**EXCERPTED TEXT**
---

The Debate Over the Place of Immigrants and H1-B Visas in America’s Future
Over the 2024 Christmas holiday, a furious debate raged on X.com over the status of “highly skilled” immigrants (mostly Indian immigrants) and U.S. policy regarding H-1B visas given to talented and educated immigrants seeking skilled work in American industries.
The Controversy
The controversy began when Laura Loomer got into a spat with “Sidharth,” a self-described “High skilled Indian immigrant.” The back-and-forth soon led to a discussion of the H-1B visa program, which resulted in Loomer declaring that anyone who supports removing the caps on the visas (i.e., how many are allowed in each year under the program) “truly hate[s] [their] fellow American worker.” Subsequently, Loomer lost her blue check status, which Musk attributed to accounts that were coordinating in spam posting.
A general debate over high-skilled immigration, the dearth of high-skilled labor in science and engineering fields, and the wisdom and utility of the H-1B program then commenced. Vivek Ramaswamy wrote a long thread explaining why tech companies generally default to hiring foreign-born over American-born engineers, blaming the decline in American culture that now extols mediocrity as the main problem. Musk weighed in, declaring that the problem was a fundamental shortage of “excellent engineering talent” that was holding Silicon Valley back. Musk argued that America needs more than 300,000 new engineers by 2032, and that “the number of people who are super talented engineers AND super motivated in the USA is far too low.” He attributed Tesla, SpaceX, and many other successful businesses to the H-1B program, which Musk himself benefited from.
Analogizing America to a sports team, Musk asserted that America’s greatness over the past 150 years is due to her meritocracy that rewards the native-born and foreign-born alike without showing favoritism. When he received pushback from those who argued that Musk should prioritize hiring American engineers, Musk replied that he was only talking about the top ~0.1% of engineering talent, and that repurposing American engineers whose education is subpar and who have been funneled through useless American government programs or managed under failed business practices is particularly difficult. In general, Musk is driven by his need to win, which is the number one motivating factor behind his long-term support for legal immigration.

---

**INFORMATION SHOWN**
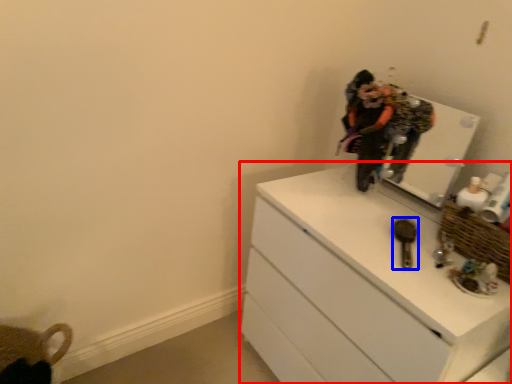
Question: Which point is closer to the camera, chest of drawers (highlighted by a red box) or brush (highlighted by a blue box)?

Choices:
 (A) chest of drawers
 (B) brush

Answer: (A)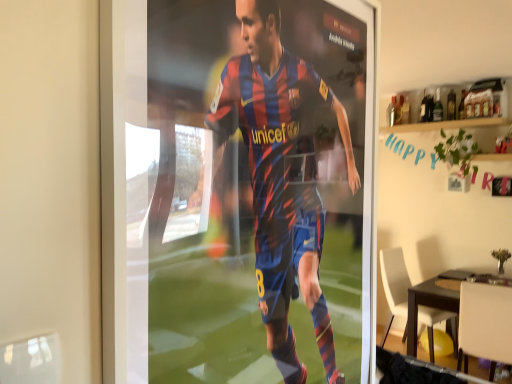
Question: Considering the relative positions of white plastic chair at lower right, arranged as the first chair when viewed from the back, and white matte chair at lower right, which appears as the first chair when viewed from the front, in the image provided, is white plastic chair at lower right, arranged as the first chair when viewed from the back, to the left or to the right of white matte chair at lower right, which appears as the first chair when viewed from the front,?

---

**BRIEF**
Copy out the H-1B visa article starting at "The Debate Over" and ending at "in spam posting.", swapping "spat" for "quarrel".

**OUTPUT FOR THIS TASK**
The Debate Over the Place of Immigrants and H1-B Visas in America’s Future
Over the 2024 Christmas holiday, a furious debate raged on X.com over the status of “highly skilled” immigrants (mostly Indian immigrants) and U.S. policy regarding H-1B visas given to talented and educated immigrants seeking skilled work in American industries.
The Controversy
The controversy began when Laura Loomer got into a quarrel with “Sidharth,” a self-described “High skilled Indian immigrant.” The back-and-forth soon led to a discussion of the H-1B visa program, which resulted in Loomer declaring that anyone who supports removing the caps on the visas (i.e., how many are allowed in each year under the program) “truly hate[s] [their] fellow American worker.” Subsequently, Loomer lost her blue check status, which Musk attributed to accounts that were coordinating in spam posting.